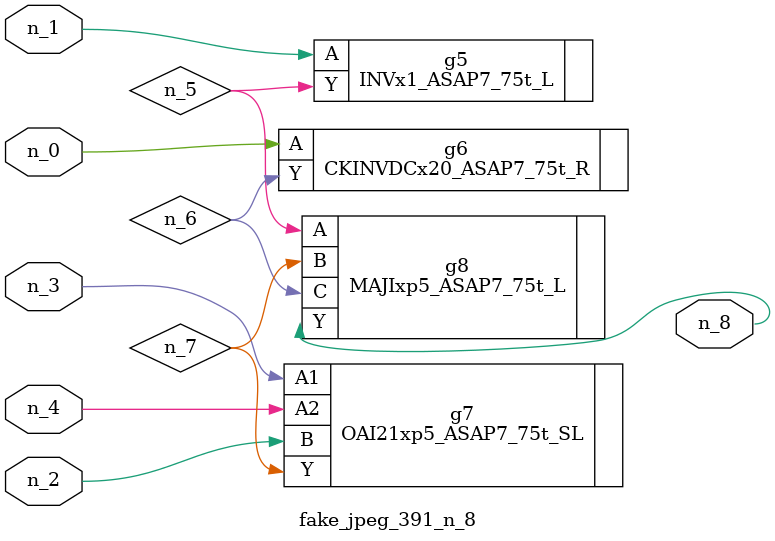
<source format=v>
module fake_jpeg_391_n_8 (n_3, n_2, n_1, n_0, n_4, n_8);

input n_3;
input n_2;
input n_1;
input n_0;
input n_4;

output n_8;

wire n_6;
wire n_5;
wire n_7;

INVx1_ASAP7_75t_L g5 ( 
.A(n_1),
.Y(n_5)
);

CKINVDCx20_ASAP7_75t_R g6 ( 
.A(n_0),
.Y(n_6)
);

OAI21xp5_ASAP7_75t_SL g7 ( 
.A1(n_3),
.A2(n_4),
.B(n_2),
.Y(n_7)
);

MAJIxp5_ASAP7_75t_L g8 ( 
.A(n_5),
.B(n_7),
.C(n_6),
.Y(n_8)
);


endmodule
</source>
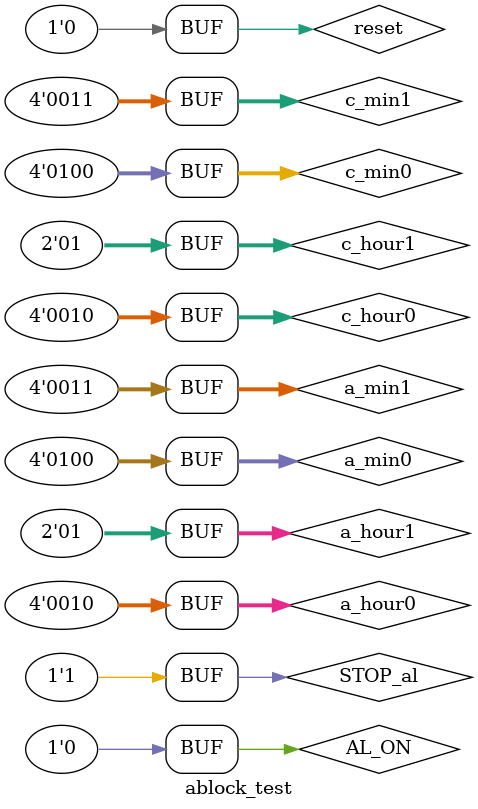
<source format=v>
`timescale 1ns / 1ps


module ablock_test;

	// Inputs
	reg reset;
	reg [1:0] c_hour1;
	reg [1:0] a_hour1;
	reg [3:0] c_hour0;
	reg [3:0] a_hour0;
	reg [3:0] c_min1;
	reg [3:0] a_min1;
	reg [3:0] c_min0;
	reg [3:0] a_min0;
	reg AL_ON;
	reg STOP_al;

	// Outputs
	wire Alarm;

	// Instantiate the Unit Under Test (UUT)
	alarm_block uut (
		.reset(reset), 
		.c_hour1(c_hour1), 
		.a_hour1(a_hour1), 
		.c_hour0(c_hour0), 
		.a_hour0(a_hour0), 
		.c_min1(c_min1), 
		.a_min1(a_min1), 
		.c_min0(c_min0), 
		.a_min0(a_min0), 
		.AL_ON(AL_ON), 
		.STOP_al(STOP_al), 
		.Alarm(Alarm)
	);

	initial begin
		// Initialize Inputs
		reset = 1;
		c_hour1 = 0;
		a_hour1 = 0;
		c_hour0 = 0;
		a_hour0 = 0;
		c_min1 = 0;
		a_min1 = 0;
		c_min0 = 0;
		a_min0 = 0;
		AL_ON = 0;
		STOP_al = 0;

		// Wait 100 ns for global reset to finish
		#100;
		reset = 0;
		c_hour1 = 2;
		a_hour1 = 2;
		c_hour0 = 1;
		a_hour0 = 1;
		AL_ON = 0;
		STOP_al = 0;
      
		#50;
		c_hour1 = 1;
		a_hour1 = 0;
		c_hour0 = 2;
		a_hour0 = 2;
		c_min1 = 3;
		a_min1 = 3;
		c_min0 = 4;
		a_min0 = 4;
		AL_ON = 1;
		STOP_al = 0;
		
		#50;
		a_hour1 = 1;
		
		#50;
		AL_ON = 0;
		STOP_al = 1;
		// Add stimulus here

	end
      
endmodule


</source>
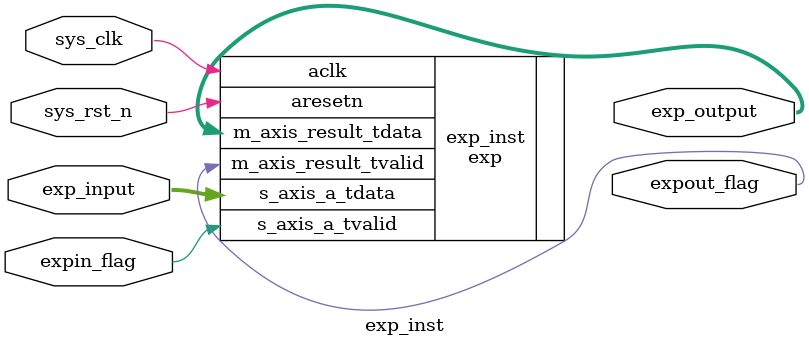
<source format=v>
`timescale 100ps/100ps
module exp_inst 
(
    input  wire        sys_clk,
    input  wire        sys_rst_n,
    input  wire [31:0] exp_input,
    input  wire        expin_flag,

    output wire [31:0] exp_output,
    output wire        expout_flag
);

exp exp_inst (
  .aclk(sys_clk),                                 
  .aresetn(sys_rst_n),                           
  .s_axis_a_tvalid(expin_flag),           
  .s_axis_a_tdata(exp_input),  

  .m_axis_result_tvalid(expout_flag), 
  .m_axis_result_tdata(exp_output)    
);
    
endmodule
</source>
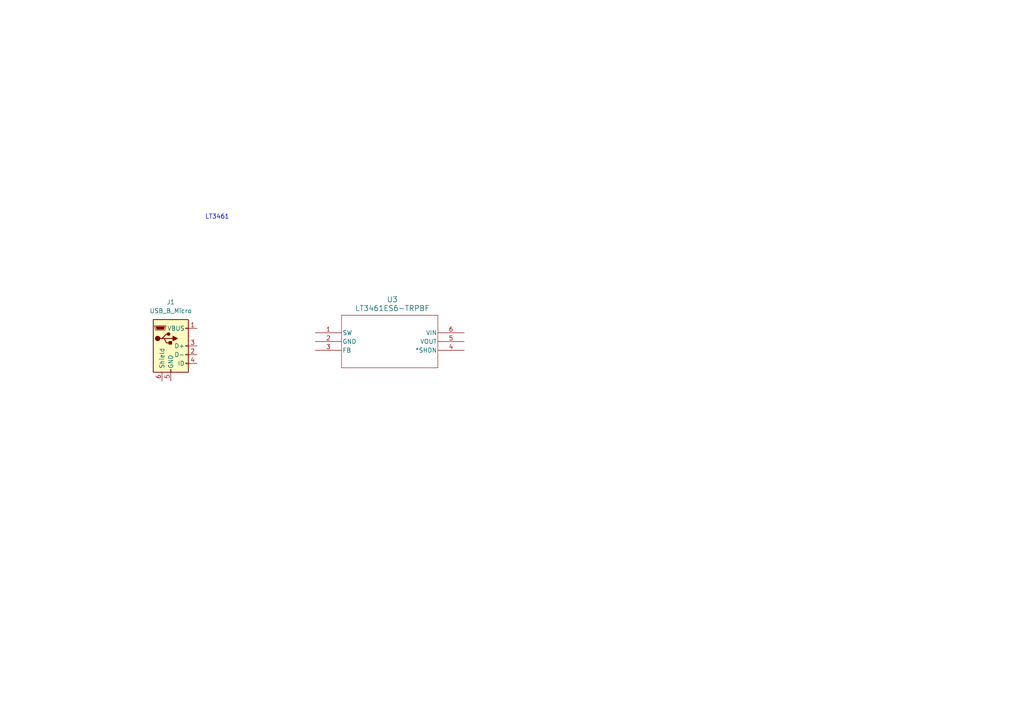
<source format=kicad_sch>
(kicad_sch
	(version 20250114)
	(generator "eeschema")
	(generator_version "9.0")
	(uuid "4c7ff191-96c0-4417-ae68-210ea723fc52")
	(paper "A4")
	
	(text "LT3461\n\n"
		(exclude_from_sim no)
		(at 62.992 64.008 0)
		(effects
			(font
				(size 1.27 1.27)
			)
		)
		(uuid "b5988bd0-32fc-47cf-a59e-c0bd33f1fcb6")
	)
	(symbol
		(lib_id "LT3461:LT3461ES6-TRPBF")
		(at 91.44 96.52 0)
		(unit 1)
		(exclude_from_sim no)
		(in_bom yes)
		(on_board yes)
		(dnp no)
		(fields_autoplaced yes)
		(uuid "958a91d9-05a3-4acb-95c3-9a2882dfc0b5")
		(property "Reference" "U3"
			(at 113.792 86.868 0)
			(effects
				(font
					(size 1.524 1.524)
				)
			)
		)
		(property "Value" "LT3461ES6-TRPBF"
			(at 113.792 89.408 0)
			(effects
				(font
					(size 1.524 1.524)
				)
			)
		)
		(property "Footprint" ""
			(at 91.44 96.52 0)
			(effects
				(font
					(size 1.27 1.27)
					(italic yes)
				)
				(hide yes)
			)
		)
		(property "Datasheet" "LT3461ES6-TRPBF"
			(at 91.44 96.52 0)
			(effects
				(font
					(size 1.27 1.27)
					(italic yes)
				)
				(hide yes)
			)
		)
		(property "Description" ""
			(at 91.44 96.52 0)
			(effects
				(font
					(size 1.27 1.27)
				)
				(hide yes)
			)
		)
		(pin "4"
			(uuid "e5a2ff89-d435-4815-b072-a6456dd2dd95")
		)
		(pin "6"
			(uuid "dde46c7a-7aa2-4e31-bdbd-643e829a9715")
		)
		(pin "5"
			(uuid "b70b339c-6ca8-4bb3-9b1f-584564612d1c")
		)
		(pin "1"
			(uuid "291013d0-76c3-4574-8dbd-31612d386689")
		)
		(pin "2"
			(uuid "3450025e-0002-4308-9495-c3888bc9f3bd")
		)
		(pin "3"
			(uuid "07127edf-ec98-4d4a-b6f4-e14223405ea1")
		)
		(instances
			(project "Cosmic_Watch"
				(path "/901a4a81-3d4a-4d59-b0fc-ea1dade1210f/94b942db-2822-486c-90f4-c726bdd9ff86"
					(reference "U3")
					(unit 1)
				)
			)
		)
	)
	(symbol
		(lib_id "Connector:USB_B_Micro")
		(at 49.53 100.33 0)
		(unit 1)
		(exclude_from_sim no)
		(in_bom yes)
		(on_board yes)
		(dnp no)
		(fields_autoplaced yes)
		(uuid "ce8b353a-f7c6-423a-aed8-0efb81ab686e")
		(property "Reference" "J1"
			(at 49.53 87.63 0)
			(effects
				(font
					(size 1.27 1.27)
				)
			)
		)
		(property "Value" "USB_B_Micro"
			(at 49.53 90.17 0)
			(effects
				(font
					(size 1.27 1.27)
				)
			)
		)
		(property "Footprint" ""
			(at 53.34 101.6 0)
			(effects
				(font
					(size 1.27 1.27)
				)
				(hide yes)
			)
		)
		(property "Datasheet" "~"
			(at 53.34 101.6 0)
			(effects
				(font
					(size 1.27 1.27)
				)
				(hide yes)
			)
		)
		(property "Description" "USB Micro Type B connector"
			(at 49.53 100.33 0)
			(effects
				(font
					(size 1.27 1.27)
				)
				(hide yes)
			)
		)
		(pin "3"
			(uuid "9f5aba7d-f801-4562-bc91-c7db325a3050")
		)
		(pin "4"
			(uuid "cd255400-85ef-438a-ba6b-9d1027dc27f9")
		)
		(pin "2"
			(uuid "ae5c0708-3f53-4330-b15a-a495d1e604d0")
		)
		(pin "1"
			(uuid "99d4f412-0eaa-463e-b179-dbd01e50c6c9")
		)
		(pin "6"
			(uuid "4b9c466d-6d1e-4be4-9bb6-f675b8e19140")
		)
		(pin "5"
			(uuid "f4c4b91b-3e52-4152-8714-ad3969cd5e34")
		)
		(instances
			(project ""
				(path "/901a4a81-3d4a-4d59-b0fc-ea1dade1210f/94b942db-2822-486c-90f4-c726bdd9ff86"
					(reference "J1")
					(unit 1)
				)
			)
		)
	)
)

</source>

========

_TASK_: Note how many lines of the listing above contain the string "TRPBF", and give that number with nothing added.

_EXPECTED OUTPUT_: 3